What was the graffiti artist intending when he/she scratched this cartoon like drawing on the wall of a building that served as a training school for imperial guards and personal attendants in the Imperial palace area of Rome. It is known as the Alexamenos graffito.
Our interest may focus on the crucified figure, but as a tracing of the drawing makes a little clearer - there's another figure of interest, a young male whose gestures indicate that he's praying, and the crudely written text says:
"Alexamenos, worship your god"
Both Christians and pagans worshipped with arm(s) extended and the most likely interpretation of this crude drawing is that the graffiti artist was ridiculing a young slave named Alexamenos, who had become a Christian (either before or after his enslavement), and at times was likely observed to be praying. Since for most Romans in the period the thought of an executed person being a powerful divinity was ridiculous, we can understand why bored guards or attendants, standing around without too much to do, may think and act as the graffiti indicates.

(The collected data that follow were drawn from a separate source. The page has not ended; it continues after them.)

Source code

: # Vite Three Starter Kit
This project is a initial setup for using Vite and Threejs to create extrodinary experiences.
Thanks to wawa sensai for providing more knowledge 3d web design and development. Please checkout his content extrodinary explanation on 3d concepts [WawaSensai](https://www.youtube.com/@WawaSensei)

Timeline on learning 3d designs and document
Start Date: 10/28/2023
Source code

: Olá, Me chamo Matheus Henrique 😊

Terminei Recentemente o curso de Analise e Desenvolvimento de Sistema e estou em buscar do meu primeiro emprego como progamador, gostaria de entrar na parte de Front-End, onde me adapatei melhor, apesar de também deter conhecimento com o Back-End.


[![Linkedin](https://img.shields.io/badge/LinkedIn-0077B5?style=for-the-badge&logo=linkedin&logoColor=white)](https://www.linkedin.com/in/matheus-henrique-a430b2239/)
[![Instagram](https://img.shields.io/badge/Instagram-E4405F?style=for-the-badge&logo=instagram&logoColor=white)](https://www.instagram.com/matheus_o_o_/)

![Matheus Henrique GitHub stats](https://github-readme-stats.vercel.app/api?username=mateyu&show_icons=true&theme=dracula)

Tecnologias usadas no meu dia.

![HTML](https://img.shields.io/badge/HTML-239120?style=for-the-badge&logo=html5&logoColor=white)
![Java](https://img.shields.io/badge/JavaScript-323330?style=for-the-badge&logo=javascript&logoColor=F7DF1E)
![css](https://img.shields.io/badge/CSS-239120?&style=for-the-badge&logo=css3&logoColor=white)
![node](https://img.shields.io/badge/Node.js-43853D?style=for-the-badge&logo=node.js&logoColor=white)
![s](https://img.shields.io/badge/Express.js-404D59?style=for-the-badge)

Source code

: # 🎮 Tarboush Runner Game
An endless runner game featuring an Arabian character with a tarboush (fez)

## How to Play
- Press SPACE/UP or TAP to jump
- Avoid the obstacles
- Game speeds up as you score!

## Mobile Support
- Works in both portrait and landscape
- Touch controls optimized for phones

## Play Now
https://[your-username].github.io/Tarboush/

It all seems to make sense when we think of another item of graffiti, in the same complex (the next door building to be precise). It simply states (and its claimed to be by a different writer) Alexamenos fidelis, - That is, "Alexamenos is faithful."
Which came first cannot now be ascertained. Did Alexamenos write Alexamenos fidelis to describe his own spiritual goal and his associates drew that cartoon to amke fun of his aspiration, or was it the other way round.
I would imagine that being a slave and a Christian was not easy. Slaves had few rights, in fact if a young, handsome Christian, male slave had an owner who wished to have sex with him, the slave would have had little choice but to submit.
The Wikipedia entry seems quite accurate in its discussion. https://en.wikipedia.org/wiki/Alexamenos_graffito
and an academic by the name of Dr Peter Keegan, at my university, in a book entitled 'Graffiti in Antiquity,' devotes about a page to it.
Whether we are Christian or not, the above graffiti gives us an insight into the minds of humans when this Asian religious concept was seeping into the western world. It's interesting to consider that at almost the same time as Christianity seeped into the Roman world, Buddhism seeped into the Chinese civilisation of the east.